Heartbreaking, endearing, delicate
The Bird Sisters used to have many visitors from near and
far, those who had found injured birds and wanted the sisters to fix the broken
wings. Milly and Twiss are spinsters, old ladies living in their childhood
Wisconsin house, biding their time and anxiously awaiting visitors. Lately, though, there haven’t been many
visitors , which leads the isolated sisters to reminisce about their past.
Flitting back to 1947, Milly and Twiss are young teens
living with their parents. Their lives are relatively normal until
their philandering father crashes his car and somehow loses his golfing
skills—a family crisis as he was a Golf Pro. As their parents drift apart, their
father starts living in the barn while their mother stays in her bedroom—everything
is in a downward spiral. Financially the family is hurting, but their proud mother refuses to accept the family’s new
societal status, refusing assistance from the Sewing Society ladies.

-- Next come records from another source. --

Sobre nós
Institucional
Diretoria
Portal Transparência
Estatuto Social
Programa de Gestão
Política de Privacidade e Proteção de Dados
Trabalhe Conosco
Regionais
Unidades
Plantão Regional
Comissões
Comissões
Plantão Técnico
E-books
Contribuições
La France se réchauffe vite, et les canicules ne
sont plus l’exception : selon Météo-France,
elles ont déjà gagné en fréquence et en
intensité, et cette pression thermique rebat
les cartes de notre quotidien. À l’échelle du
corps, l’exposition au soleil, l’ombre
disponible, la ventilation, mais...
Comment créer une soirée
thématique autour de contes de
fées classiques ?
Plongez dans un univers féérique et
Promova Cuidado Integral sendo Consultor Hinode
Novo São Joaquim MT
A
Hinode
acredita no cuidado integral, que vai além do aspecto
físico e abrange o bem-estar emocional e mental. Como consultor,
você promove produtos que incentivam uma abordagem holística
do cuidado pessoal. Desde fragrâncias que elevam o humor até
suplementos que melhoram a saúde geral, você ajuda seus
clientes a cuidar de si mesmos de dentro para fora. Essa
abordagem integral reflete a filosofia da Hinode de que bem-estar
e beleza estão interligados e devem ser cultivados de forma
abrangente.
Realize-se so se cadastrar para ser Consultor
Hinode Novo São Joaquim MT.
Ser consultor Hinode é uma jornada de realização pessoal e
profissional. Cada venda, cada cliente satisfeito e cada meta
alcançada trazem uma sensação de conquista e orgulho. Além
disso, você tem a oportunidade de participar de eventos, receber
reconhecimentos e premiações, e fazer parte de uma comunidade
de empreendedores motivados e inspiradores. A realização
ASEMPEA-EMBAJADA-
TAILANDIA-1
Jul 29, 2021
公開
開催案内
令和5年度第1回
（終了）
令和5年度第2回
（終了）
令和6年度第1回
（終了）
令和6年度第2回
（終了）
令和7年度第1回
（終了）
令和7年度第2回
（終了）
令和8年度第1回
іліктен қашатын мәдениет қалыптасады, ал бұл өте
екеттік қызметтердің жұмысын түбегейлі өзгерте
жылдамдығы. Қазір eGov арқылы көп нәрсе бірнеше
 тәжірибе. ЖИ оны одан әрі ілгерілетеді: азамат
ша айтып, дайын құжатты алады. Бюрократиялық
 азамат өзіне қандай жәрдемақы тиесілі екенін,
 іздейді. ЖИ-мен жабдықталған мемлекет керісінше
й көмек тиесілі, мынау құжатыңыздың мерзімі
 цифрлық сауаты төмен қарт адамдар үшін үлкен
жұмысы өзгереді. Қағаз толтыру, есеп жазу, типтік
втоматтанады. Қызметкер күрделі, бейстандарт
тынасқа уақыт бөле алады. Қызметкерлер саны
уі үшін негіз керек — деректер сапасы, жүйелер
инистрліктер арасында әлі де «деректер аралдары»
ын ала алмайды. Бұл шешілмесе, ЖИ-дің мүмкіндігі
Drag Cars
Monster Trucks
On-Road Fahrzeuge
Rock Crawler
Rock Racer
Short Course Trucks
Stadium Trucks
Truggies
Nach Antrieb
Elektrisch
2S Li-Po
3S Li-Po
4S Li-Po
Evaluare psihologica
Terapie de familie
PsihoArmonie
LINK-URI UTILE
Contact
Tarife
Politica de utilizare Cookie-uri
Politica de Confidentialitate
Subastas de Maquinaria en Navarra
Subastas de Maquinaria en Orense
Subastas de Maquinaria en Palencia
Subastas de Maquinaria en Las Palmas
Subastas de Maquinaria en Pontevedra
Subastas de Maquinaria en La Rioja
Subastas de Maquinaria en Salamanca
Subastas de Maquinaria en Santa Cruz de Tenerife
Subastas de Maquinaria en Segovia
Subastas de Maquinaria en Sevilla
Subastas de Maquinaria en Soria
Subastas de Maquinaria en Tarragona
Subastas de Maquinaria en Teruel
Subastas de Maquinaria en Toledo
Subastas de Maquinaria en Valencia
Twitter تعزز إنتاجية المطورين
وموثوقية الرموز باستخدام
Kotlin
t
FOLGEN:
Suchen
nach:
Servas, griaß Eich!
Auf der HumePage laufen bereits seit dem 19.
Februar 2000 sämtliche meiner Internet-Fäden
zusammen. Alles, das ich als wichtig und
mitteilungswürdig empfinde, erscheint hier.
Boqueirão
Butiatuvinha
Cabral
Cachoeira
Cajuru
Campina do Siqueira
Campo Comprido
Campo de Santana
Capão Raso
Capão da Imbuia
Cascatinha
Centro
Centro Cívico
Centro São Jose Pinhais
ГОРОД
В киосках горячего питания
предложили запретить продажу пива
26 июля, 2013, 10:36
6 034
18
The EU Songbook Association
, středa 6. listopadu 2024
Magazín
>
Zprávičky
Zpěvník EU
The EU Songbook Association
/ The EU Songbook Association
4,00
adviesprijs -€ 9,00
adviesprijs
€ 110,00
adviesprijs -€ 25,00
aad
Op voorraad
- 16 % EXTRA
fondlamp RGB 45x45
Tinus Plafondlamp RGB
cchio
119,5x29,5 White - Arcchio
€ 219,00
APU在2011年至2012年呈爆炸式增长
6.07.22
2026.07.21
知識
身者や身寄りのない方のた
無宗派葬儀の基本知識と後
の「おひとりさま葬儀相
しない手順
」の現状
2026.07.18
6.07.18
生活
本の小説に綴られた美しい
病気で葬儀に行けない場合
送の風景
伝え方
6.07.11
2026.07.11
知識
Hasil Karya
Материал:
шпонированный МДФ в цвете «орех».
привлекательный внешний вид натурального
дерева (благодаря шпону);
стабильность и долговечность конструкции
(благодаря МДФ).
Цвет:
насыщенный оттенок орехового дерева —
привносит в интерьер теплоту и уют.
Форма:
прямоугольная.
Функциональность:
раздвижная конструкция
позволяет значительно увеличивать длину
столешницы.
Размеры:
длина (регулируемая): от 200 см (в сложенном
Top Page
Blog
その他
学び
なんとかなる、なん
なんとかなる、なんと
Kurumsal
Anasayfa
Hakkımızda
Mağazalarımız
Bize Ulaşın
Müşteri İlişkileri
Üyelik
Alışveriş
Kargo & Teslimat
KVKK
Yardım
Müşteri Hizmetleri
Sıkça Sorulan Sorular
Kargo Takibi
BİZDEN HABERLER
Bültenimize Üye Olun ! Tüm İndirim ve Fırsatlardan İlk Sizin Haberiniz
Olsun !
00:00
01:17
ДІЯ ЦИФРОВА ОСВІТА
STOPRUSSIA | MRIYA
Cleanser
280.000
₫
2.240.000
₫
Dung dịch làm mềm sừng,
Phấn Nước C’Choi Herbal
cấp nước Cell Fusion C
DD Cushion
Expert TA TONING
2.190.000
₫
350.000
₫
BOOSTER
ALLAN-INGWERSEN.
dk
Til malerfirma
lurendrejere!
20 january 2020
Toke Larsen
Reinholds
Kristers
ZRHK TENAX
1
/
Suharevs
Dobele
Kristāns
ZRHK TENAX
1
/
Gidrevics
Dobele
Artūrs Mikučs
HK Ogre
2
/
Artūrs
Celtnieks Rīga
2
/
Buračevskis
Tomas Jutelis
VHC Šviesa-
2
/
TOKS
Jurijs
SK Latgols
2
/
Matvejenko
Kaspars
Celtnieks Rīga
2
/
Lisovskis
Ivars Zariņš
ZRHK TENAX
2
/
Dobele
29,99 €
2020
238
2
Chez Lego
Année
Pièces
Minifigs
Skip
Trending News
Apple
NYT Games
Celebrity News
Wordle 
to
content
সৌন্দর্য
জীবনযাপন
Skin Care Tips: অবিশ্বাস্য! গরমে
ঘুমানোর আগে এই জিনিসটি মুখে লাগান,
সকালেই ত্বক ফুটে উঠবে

Milly is the eldest, the level headed and sturdy sister who
loves to bake. Townspeople scrape together flour and sugar just to ensure that her
baking skills continue to develop. Twiss is the young wild child, the tomboy,
the free spirit. With their absentee father (he stays in the barn all day) and
their depressed mother, the sisters have to rely heavily on each other. Despite
the house dysfunction, their cousin Bett, older at eighteen, soon arrives to
spend the summer with them. Twiss doesn’t understand Bett, who is plain, sickly,
and rather unlikeable, but their mother appreciates Bett’s household
assistance. In true coming of Age style, by the end of the summer Milly Twiss
and Bett will have had to grow up, their future fates decided.
The Bird Sisters is everything a novel should be, and beyond
everything a debut novel should be. If only more writers wrote stories as
intricate and luminous as this, The Bird Sisters is a Must-read. Reach for this
Coming of Age novel for your summer read or as a pick for your next book club.